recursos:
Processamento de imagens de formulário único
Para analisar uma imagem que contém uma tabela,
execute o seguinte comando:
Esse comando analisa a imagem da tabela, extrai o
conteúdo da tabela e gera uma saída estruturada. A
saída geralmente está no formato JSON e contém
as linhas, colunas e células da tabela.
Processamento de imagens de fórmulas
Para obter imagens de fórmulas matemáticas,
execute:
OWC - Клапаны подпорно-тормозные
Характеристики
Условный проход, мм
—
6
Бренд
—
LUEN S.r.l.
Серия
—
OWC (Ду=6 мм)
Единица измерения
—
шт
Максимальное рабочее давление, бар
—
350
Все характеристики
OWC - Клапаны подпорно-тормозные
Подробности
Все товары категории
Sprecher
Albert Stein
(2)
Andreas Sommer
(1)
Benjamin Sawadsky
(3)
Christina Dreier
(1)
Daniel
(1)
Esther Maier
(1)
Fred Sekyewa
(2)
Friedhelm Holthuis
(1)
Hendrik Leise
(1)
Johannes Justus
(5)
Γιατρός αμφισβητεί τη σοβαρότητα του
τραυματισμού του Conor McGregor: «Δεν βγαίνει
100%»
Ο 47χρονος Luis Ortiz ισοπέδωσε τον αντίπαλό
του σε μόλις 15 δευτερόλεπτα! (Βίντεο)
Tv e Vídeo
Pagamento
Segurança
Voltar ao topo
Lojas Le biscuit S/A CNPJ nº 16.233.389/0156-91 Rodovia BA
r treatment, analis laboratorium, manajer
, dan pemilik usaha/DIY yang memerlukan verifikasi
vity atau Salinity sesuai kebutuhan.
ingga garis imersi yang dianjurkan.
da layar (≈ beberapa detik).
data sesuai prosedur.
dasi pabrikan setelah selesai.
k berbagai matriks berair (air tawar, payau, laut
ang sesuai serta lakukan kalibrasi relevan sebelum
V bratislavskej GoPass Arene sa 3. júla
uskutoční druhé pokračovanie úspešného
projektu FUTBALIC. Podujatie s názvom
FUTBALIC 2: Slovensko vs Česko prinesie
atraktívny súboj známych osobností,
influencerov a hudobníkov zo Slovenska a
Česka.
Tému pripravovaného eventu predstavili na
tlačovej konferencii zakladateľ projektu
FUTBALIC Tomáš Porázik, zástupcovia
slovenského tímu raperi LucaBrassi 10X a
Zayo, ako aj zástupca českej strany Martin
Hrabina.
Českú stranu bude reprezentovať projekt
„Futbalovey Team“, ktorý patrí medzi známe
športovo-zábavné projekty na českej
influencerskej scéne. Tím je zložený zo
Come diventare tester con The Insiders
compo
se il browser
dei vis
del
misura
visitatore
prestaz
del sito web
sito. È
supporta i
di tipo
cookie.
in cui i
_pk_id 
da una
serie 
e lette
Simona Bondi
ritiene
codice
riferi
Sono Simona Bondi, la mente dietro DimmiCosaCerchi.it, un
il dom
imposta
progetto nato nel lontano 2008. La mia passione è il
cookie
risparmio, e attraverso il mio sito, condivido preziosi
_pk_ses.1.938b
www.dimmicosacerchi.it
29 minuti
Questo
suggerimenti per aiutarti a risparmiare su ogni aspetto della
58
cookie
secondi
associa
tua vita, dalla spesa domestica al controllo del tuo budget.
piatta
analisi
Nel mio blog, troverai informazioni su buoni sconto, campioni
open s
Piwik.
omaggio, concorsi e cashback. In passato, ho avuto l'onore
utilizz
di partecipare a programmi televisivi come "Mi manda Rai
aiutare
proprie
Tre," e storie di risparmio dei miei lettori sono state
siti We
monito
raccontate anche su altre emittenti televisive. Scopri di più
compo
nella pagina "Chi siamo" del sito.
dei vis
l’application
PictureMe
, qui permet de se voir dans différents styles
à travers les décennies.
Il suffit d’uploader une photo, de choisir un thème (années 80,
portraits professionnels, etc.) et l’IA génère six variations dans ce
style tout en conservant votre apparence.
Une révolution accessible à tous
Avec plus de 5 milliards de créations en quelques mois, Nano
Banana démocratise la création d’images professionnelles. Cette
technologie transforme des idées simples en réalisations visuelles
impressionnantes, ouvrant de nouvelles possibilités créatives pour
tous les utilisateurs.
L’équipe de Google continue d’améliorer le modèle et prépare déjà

▶ Required work
Could you turn every line of text in the data above into a numbered list, leaving out any blank lines?

▶ Reply
1. recursos:
2. Processamento de imagens de formulário único
3. Para analisar uma imagem que contém uma tabela,
4. execute o seguinte comando:
5. Esse comando analisa a imagem da tabela, extrai o
6. conteúdo da tabela e gera uma saída estruturada. A
7. saída geralmente está no formato JSON e contém
8. as linhas, colunas e células da tabela.
9. Processamento de imagens de fórmulas
10. Para obter imagens de fórmulas matemáticas,
11. execute:
12. OWC - Клапаны подпорно-тормозные
13. Характеристики
14. Условный проход, мм
15. —
16. 6
17. Бренд
18. —
19. LUEN S.r.l.
20. Серия
21. —
22. OWC (Ду=6 мм)
23. Единица измерения
24. —
25. шт
26. Максимальное рабочее давление, бар
27. —
28. 350
29. Все характеристики
30. OWC - Клапаны подпорно-тормозные
31. Подробности
32. Все товары категории
33. Sprecher
34. Albert Stein
35. (2)
36. Andreas Sommer
37. (1)
38. Benjamin Sawadsky
39. (3)
40. Christina Dreier
41. (1)
42. Daniel
43. (1)
44. Esther Maier
45. (1)
46. Fred Sekyewa
47. (2)
48. Friedhelm Holthuis
49. (1)
50. Hendrik Leise
51. (1)
52. Johannes Justus
53. (5)
54. Γιατρός αμφισβητεί τη σοβαρότητα του
55. τραυματισμού του Conor McGregor: «Δεν βγαίνει
56. 100%»
57. Ο 47χρονος Luis Ortiz ισοπέδωσε τον αντίπαλό
58. του σε μόλις 15 δευτερόλεπτα! (Βίντεο)
59. Tv e Vídeo
60. Pagamento
61. Segurança
62. Voltar ao topo
63. Lojas Le biscuit S/A CNPJ nº 16.233.389/0156-91 Rodovia BA
64. r treatment, analis laboratorium, manajer
65. , dan pemilik usaha/DIY yang memerlukan verifikasi
66. vity atau Salinity sesuai kebutuhan.
67. ingga garis imersi yang dianjurkan.
68. da layar (≈ beberapa detik).
69. data sesuai prosedur.
70. dasi pabrikan setelah selesai.
71. k berbagai matriks berair (air tawar, payau, laut
72. ang sesuai serta lakukan kalibrasi relevan sebelum
73. V bratislavskej GoPass Arene sa 3. júla
74. uskutoční druhé pokračovanie úspešného
75. projektu FUTBALIC. Podujatie s názvom
76. FUTBALIC 2: Slovensko vs Česko prinesie
77. atraktívny súboj známych osobností,
78. influencerov a hudobníkov zo Slovenska a
79. Česka.
80. Tému pripravovaného eventu predstavili na
81. tlačovej konferencii zakladateľ projektu
82. FUTBALIC Tomáš Porázik, zástupcovia
83. slovenského tímu raperi LucaBrassi 10X a
84. Zayo, ako aj zástupca českej strany Martin
85. Hrabina.
86. Českú stranu bude reprezentovať projekt
87. „Futbalovey Team“, ktorý patrí medzi známe
88. športovo-zábavné projekty na českej
89. influencerskej scéne. Tím je zložený zo
90. Come diventare tester con The Insiders
91. compo
92. se il browser
93. dei vis
94. del
95. misura
96. visitatore
97. prestaz
98. del sito web
99. sito. È
100. supporta i
101. di tipo
102. cookie.
103. in cui i
104. _pk_id 
105. da una
106. serie 
107. e lette
108. Simona Bondi
109. ritiene
110. codice
111. riferi
112. Sono Simona Bondi, la mente dietro DimmiCosaCerchi.it, un
113. il dom
114. imposta
115. progetto nato nel lontano 2008. La mia passione è il
116. cookie
117. risparmio, e attraverso il mio sito, condivido preziosi
118. _pk_ses.1.938b
119. www.dimmicosacerchi.it
120. 29 minuti
121. Questo
122. suggerimenti per aiutarti a risparmiare su ogni aspetto della
123. 58
124. cookie
125. secondi
126. associa
127. tua vita, dalla spesa domestica al controllo del tuo budget.
128. piatta
129. analisi
130. Nel mio blog, troverai informazioni su buoni sconto, campioni
131. open s
132. Piwik.
133. omaggio, concorsi e cashback. In passato, ho avuto l'onore
134. utilizz
135. di partecipare a programmi televisivi come "Mi manda Rai
136. aiutare
137. proprie
138. Tre," e storie di risparmio dei miei lettori sono state
139. siti We
140. monito
141. raccontate anche su altre emittenti televisive. Scopri di più
142. compo
143. nella pagina "Chi siamo" del sito.
144. dei vis
145. l’application
146. PictureMe
147. , qui permet de se voir dans différents styles
148. à travers les décennies.
149. Il suffit d’uploader une photo, de choisir un thème (années 80,
150. portraits professionnels, etc.) et l’IA génère six variations dans ce
151. style tout en conservant votre apparence.
152. Une révolution accessible à tous
153. Avec plus de 5 milliards de créations en quelques mois, Nano
154. Banana démocratise la création d’images professionnelles. Cette
155. technologie transforme des idées simples en réalisations visuelles
156. impressionnantes, ouvrant de nouvelles possibilités créatives pour
157. tous les utilisateurs.
158. L’équipe de Google continue d’améliorer le modèle et prépare déjà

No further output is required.